What needs to be done:
Every line of the records below that has the word "commentaires" should be copied.

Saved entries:
####

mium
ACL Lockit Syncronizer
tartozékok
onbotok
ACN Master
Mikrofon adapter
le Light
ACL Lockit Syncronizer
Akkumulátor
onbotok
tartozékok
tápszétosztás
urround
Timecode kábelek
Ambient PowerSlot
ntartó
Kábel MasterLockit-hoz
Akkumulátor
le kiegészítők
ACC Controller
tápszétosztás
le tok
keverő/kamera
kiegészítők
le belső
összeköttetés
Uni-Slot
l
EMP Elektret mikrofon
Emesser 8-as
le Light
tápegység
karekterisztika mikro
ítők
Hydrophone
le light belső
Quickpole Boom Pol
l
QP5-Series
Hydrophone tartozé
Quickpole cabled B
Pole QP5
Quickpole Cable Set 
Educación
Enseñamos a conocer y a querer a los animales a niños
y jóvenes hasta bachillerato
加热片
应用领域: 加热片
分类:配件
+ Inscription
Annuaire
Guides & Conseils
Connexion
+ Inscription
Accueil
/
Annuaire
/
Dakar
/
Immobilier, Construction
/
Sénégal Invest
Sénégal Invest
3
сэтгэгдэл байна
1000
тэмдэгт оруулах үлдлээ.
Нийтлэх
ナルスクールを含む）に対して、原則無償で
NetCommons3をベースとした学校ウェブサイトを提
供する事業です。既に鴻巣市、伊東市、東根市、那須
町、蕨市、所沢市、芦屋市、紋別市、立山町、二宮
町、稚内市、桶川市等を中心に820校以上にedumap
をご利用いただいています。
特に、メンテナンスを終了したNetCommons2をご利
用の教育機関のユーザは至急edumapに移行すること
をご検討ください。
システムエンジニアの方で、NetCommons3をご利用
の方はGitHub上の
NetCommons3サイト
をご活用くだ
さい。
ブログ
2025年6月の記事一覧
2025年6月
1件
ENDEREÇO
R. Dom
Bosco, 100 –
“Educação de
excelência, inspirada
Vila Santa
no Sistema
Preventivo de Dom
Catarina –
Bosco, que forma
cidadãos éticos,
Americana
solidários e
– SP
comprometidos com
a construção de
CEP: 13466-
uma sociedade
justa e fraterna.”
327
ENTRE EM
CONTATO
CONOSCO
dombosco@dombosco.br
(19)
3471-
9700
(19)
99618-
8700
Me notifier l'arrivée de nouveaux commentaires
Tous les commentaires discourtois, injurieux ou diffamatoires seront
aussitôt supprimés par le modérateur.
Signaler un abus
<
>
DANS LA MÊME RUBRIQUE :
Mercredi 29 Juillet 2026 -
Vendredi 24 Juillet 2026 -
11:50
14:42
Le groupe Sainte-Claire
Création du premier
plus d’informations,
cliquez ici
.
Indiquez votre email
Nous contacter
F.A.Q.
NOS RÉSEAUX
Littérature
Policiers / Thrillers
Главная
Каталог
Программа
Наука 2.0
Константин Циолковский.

####

Answer box:
Me notifier l'arrivée de nouveaux commentaires
Tous les commentaires discourtois, injurieux ou diffamatoires seront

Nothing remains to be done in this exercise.